TASK DESCRIPTION: Output the span of lines from the one that contains "Tutorias CyTGA" through the end of the records, inclusive, exactly as written and free of pictures.

[Extracted page text data]
• • • • • • •

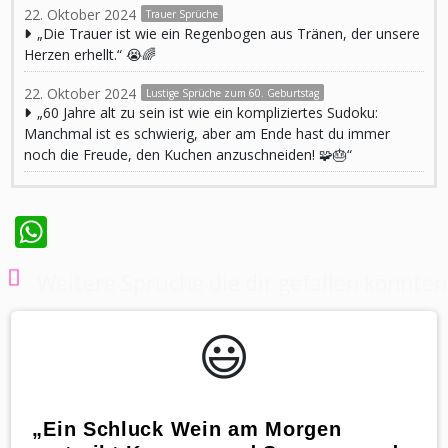
22. Oktober 2024
Trauer Sprüche
„Die Trauer ist wie ein Regenbogen aus Tränen, der unsere
Herzen erhellt.“ 😭🌈
22. Oktober 2024
Lustige Sprüche zum 60. Geburtstag
„60 Jahre alt zu sein ist wie ein kompliziertes Sudoku:
Manchmal ist es schwierig, aber am Ende hast du immer
noch die Freude, den Kuchen anzuschneiden! 🧩🎂“
WhatsApp
Weitere Sprüche die dir gefallen könnten
😃️
„Ein Schluck Wein am Morgen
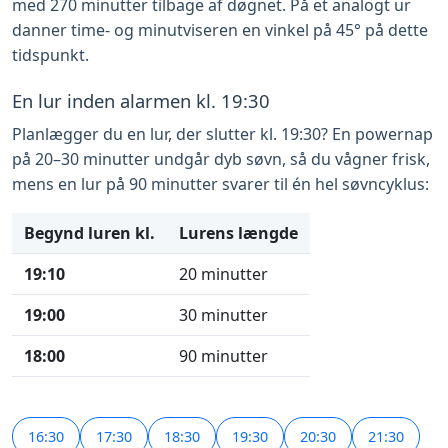
med 270 minutter tilbage af døgnet. På et analogt ur
danner time- og minutviseren en vinkel på 45° på dette
tidspunkt.
En lur inden alarmen kl. 19:30
Planlægger du en lur, der slutter kl. 19:30? En powernap
på 20–30 minutter undgår dyb søvn, så du vågner frisk,
mens en lur på 90 minutter svarer til én hel søvncyklus:
Begynd luren kl.
Lurens længde
19:10
20 minutter
19:00
30 minutter
18:00
90 minutter
16:30
17:30
18:30
19:30
20:30
21:30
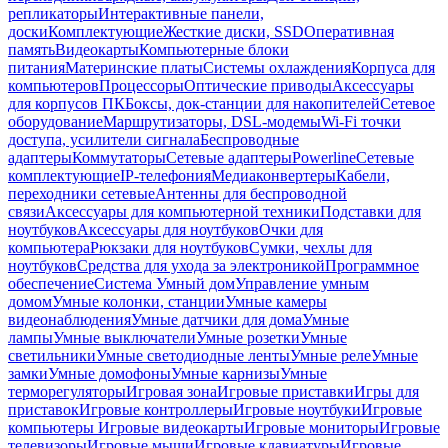
репликаторы
Интерактивные панели,
доски
Комплектующие
Жесткие диски, SSD
Оперативная
память
Видеокарты
Компьютерные блоки
питания
Материнские платы
Системы охлаждения
Корпуса для
компьютеров
Процессоры
Оптические приводы
Аксессуары
для корпусов ПК
Боксы, док-станции для накопителей
Сетевое
оборудование
Маршрутизаторы, DSL-модемы
Wi-Fi точки
доступа, усилители сигнала
Беспроводные
адаптеры
Коммутаторы
Сетевые адаптеры
Powerline
Сетевые
комплектующие
IP-телефония
Медиаконвертеры
Кабели,
переходники сетевые
Антенны для беспроводной
связи
Аксессуары для компьютерной техники
Подставки для
ноутбуков
Аксессуары для ноутбуков
Очки для
компьютера
Рюкзаки для ноутбуков
Сумки, чехлы для
ноутбуков
Средства для ухода за электроникой
Программное
обеспечение
Система Умный дом
Управление умным
домом
Умные колонки, станции
Умные камеры
видеонаблюдения
Умные датчики для дома
Умные
лампы
Умные выключатели
Умные розетки
Умные
светильники
Умные светодиодные ленты
Умные реле
Умные
замки
Умные домофоны
Умные карнизы
Умные
терморегуляторы
Игровая зона
Игровые приставки
Игры для
приставок
Игровые контроллеры
Игровые ноутбуки
Игровые
компьютеры
Игровые видеокарты
Игровые мониторы
Игровые
телевизоры
Игровые мыши
Игровые клавиатуры
Игровые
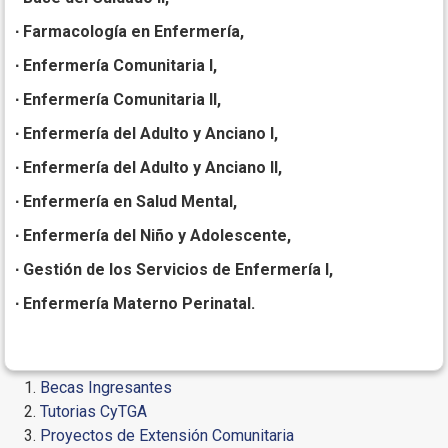
∙ Farmacología en Enfermería,
∙ Enfermería Comunitaria I,
∙ Enfermería Comunitaria II,
∙ Enfermería del Adulto y Anciano I,
∙ Enfermería del Adulto y Anciano II,
∙ Enfermería en Salud Mental,
∙ Enfermería del Niño y Adolescente,
∙ Gestión de los Servicios de Enfermería I,
∙ Enfermería Materno Perinatal.
Becas Ingresantes
Tutorias CyTGA
Proyectos de Extensión Comunitaria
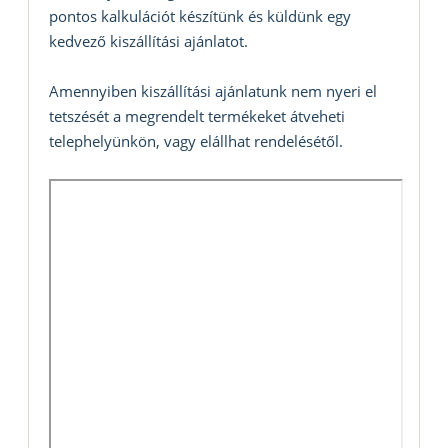
pontos kalkulációt készítünk és küldünk egy
kedvező kiszállítási ajánlatot.
Amennyiben kiszállítási ajánlatunk nem nyeri el
tetszését a megrendelt termékeket átveheti
telephelyünkön, vagy elállhat rendelésétől.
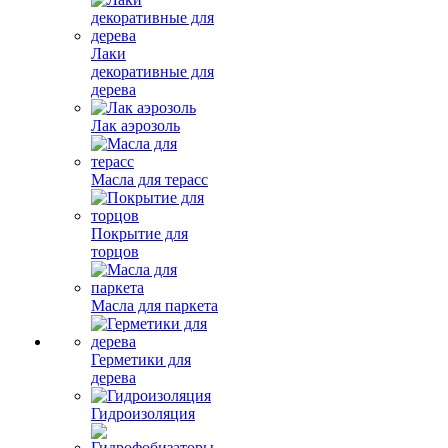
Лаки
декоративные для
дерева
Лак аэрозоль
Масла для терасс
Покрытие для
торцов
Масла для паркета
Герметики для
дерева
Гидроизоляция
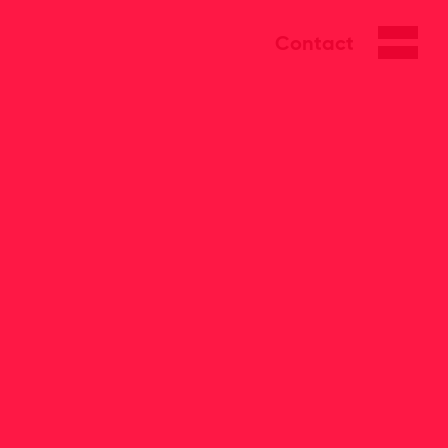
Contact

• • • • • • •

EXERCISE SOLUTION:
Tutorias CyTGA
Proyectos de Extensión Comunitaria
pontos kalkulációt készítünk és küldünk egy
kedvező kiszállítási ajánlatot.
Amennyiben kiszállítási ajánlatunk nem nyeri el
tetszését a megrendelt termékeket átveheti
telephelyünkön, vagy elállhat rendelésétől.
Лаки
декоративные для
дерева
Лак аэрозоль
Масла для терасс
Покрытие для
торцов
Масла для паркета
Герметики для
дерева
Гидроизоляция
Contact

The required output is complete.